Gegeven tekst:
10
1 Daarna zei YAHUVEH tegen Mozes: Ga naar de farao toe, want Ík heb zijn hart
en het hart van zijn dienaren onvermurwbaar gemaakt, zodat Ik deze tekenen van
Mij in zijn midden kan verrichten,
2 en zodat u ten aanhoren van uw kinderen en uw kleinkinderen kunt vertellen wat
Ik in Egypte heb aangericht, en wat Mijn tekenen waren die Ik onder hen verricht
heb. Dan zult u weten dat Ik YAHUVEH ben.
3 Toen kwamen Mozes en Aäron bij de farao en zeiden tegen hem: Zo zegt YAHUVEH,
de GOD van de Hebreeën: Hoelang weigert u zich voor Mijn aangezicht te
vernederen? Laat Mijn volk gaan, zodat zij Mij dienen kunnen.
4 Want als u weigert Mijn volk te laten gaan, zie, dan zal Ik morgen sprinkhanen
op uw grondgebied brengen.

Aangeleverd materiaal:
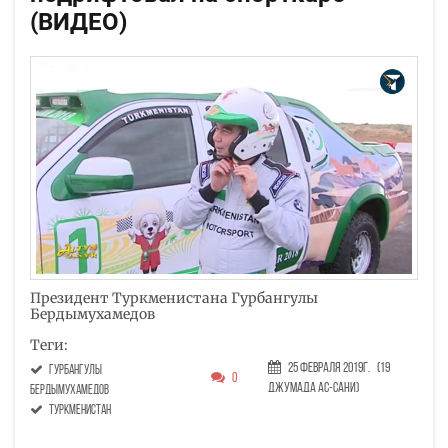
(ВИДЕО)
Президент Туркменистана Гурбангулы
Бердымухамедов
Теги:
25 Февраля 2019г.
(19
Гурбангулы
0
Джумада ас-сани)
Бердымухамедов
Туркменистан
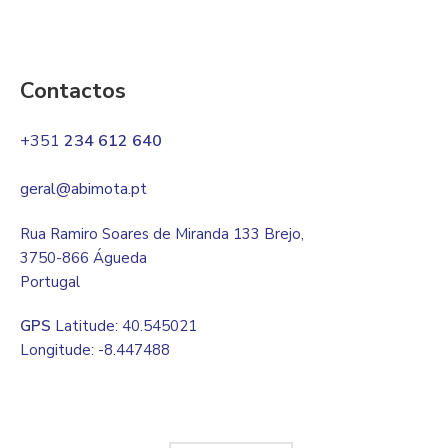
Contactos
+351
234 612 640
geral@abimota.pt
Rua Ramiro Soares de Miranda 133 Brejo,
3750-866 Águeda
Portugal
GPS
Latitude: 40.545021
Longitude: -8.447488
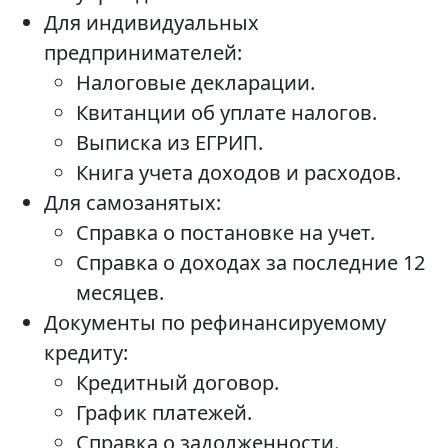
Для индивидуальных
предпринимателей:
Налоговые декларации.
Квитанции об уплате налогов.
Выписка из ЕГРИП.
Книга учета доходов и расходов.
Для самозанятых:
Справка о постановке на учет.
Справка о доходах за последние 12
месяцев.
Документы по рефинансируемому
кредиту:
Кредитный договор.
График платежей.
Справка о задолженности.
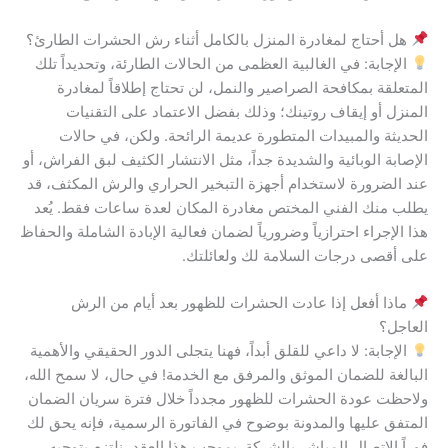
هل أحتاج لمغادرة المنزل بالكامل أثناء رش الحشرات الطارئ؟
الإجابة: في الغالبية العظمى من الحالات الطارئة، وتحديداً تلك
المتعلقة بمكافحة الصراصير والنمل، لن تحتاج إطلاقاً لمغادرة
المنزل أو إيقاف روتينك؛ وذلك بفضل الاعتماد على التقنيات
الحديثة والمبيدات المتطورة عديمة الرائحة. ولكن، في حالات
الإصابة الوبائية والشديدة جداً، مثل الانتشار الكثيف لبق الفراش، أو
عند الضرورة لاستخدام أجهزة التبخير الحراري والرش المكثف، قد
يطلب منك الفني المختص مغادرة المكان لعدة ساعات فقط. يُعد
هذا الإجراء احترازياً وضرورياً لضمان فعالية الإبادة الشاملة والحفاظ
على أقصى درجات السلامة لك ولعائلتك.
ماذا أفعل إذا عادت الحشرات للظهور بعد أيام من الرش
العاجل؟
الإجابة: لا داعي للقلق أبداً، فهنا يتجلى الدور الحقيقي والأهمية
البالغة للضمان الموثق والمرفق مع الخدمة! في حال، لا سمح الله،
ولاحظت عودة الحشرات للظهور مجدداً خلال فترة سريان الضمان
المتفق عليها والمدونة بوضوح في الفاتورة الرسمية، فإنه يحق لك
فوراً الاتصال المباشر بالشركة. بموجب هذا العقد، نلتزم بتوجيه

Opdracht:
Herhaal woord voor woord het gedeelte van de tekst over Mozes en de farao tussen "3 Toen kwamen" en "Mij dienen kunnen.", die woorden zelf inbegrepen.

Antwoord:
3 Toen kwamen Mozes en Aäron bij de farao en zeiden tegen hem: Zo zegt YAHUVEH,
de GOD van de Hebreeën: Hoelang weigert u zich voor Mijn aangezicht te
vernederen? Laat Mijn volk gaan, zodat zij Mij dienen kunnen.